0

I'll preface this question by noting that I'm happy to consider alternatives to pytables, but I would prefer to use pytables in order to benefit from the numexpr features.

I'm looking for a solution for storing/exploring/analyzing my data, for example of the following form: suppose I have many Event objects, representing some experimental measurement at a certain instant in time. Each Event contains some scalar fields, as well as a variable number of Particle objects, each of which contain some scalar fields of their own. See my "drawing" below.

My first thought was to have each Event as a row in a table. I understand that there is a VLArray type in pytables, but it seems that these can only store primitive data types. Is there some way to store this data with pytables?

I also considered having each Event be its own group, with a Particle table containing a variable number of rows. However, I anticipate many millions of Events, and I would like to be able to e.g. select events and plot certain fields, as one would do with rows in a table.

If it's not possible to accomplish this with pytables, what are some alternative solutions?

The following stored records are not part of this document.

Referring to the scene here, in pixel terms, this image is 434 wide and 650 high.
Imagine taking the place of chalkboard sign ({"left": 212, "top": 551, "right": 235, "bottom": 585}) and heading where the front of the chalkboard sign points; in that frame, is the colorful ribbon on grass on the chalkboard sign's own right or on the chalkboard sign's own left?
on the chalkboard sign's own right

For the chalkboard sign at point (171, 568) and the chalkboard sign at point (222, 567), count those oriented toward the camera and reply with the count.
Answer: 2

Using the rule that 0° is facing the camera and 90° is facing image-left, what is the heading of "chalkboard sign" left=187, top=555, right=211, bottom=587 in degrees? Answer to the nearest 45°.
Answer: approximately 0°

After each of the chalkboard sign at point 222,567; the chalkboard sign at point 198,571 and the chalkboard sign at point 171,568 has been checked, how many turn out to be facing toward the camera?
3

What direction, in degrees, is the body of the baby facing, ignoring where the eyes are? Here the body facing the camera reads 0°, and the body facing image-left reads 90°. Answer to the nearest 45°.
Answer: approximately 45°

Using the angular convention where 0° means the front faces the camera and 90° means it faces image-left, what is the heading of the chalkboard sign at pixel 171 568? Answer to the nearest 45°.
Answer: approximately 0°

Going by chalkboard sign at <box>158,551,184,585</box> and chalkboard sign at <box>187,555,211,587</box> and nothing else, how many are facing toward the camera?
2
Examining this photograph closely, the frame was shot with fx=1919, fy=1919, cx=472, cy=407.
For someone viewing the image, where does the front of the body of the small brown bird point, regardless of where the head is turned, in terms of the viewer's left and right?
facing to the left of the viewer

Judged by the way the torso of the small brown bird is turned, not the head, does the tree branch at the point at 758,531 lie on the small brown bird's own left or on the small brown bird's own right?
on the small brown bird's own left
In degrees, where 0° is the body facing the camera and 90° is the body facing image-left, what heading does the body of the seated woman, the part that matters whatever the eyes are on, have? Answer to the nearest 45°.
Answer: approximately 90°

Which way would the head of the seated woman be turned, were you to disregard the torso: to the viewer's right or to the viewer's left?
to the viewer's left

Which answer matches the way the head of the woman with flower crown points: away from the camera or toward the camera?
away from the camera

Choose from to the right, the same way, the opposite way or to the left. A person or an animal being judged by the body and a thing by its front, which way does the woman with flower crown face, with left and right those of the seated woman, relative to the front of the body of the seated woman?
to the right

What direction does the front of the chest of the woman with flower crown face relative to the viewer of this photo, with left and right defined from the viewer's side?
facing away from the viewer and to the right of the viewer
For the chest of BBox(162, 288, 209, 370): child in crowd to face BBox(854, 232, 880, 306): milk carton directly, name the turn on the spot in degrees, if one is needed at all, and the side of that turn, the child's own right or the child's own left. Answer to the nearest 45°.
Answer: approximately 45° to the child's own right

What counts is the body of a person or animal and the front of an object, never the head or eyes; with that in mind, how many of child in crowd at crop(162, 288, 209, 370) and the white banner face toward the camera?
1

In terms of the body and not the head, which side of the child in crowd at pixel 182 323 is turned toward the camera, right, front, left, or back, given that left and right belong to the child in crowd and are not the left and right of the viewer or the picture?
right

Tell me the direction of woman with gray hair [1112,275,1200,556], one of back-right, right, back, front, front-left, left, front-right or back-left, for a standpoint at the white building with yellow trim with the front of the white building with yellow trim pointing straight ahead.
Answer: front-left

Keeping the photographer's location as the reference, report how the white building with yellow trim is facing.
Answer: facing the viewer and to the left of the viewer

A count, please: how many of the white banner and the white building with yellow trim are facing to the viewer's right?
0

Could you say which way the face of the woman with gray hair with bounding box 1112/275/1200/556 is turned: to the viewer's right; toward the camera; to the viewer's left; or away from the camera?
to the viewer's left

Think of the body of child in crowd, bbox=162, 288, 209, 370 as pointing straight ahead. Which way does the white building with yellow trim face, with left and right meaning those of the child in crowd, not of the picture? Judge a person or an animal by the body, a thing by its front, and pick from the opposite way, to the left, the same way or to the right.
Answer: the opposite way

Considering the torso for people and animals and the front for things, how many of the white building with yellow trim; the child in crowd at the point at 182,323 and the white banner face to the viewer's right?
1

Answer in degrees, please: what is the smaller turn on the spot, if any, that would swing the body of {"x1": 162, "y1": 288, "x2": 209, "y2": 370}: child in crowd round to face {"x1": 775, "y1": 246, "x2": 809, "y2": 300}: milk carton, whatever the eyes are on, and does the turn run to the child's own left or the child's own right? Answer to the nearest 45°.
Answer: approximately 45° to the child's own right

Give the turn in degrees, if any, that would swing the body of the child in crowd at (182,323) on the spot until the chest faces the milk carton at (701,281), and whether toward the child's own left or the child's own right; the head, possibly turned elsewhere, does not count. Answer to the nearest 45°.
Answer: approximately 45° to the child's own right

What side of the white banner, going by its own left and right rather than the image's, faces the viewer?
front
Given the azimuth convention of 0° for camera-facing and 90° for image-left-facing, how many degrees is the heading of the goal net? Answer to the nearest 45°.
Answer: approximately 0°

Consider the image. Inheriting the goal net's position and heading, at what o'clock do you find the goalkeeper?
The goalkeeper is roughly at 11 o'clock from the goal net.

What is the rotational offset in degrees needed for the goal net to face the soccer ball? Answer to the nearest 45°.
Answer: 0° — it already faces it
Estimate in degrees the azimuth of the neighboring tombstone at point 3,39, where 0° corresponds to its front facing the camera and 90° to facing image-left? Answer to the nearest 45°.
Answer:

    +-------------------------+
  +-------------------------+ |
+--------- Event ---------+ | |
|  timestamp    (int)     | | |
|  temperature  (float)   | | |
|  latitude     (float)   | | |
|  longitude    (float)   | | |
|  ... [etc]...           | | |
|                         | | |
|  +-- Particle<1> --+    | | |
|  |  idx    (int)   |    | | |
|  |  energy (float) |    | | |
|  |  x      (float) |    | | |
|  |  y      (float) |    | | |
|  |  z      (float) |    | | |
|  |  ... [etc] ...  |    | | |
|  +-----------------+    | | |
|          ...            | | |
|  +-- Particle<N> --+    | | |
|  |  idx    (int)   |    | | |
|  |  energy (float) |    | | |
|  |  x      (float) |    | | |
|  |  y      (float) |    | | |
|  |  z      (float) |    | | |
|  |  ... [etc] ...  |    | | +
|  +-----------------+    | +
+-------------------------+
chase
  • 370
  • 3
  • 12

1 Answers1

0

You could do it database-style, with two tables. One for Events:

    +-------------------------+
  +-------------------------+ |
+--------- Event ---------+ | |
|  timestamp    (int)     | | |
|  temperature  (float)   | | |
|  latitude     (float)   | | +
|  longitude    (float)   | +
+-------------------------+

And one for Particles, with a "foreign key":

    +-------------------------+
  +-------------------------+ |
+-------- Particle -------+ | |
|  event        (?)       | | |
|  idx          (int)     | | |
|  energy       (float)   | | |
|  x            (float)   | | |
|  z            (float)   | | +
|  ... [etc] ...          | +
+-------------------------+

The type of Particle.event could be an int index into an Events table, or it could be matched to an id column added to Events, or it could even be an object type which is actually a pointer to an Event. They all have different trade-offs.

You could also "de-normalize" by copying the Event data into every Particle record. This may provide better performance for some use cases, at the expense of some redundancy in the stored data.

John Zwinck
  • 239,568
  • 38
  • 324
  • 436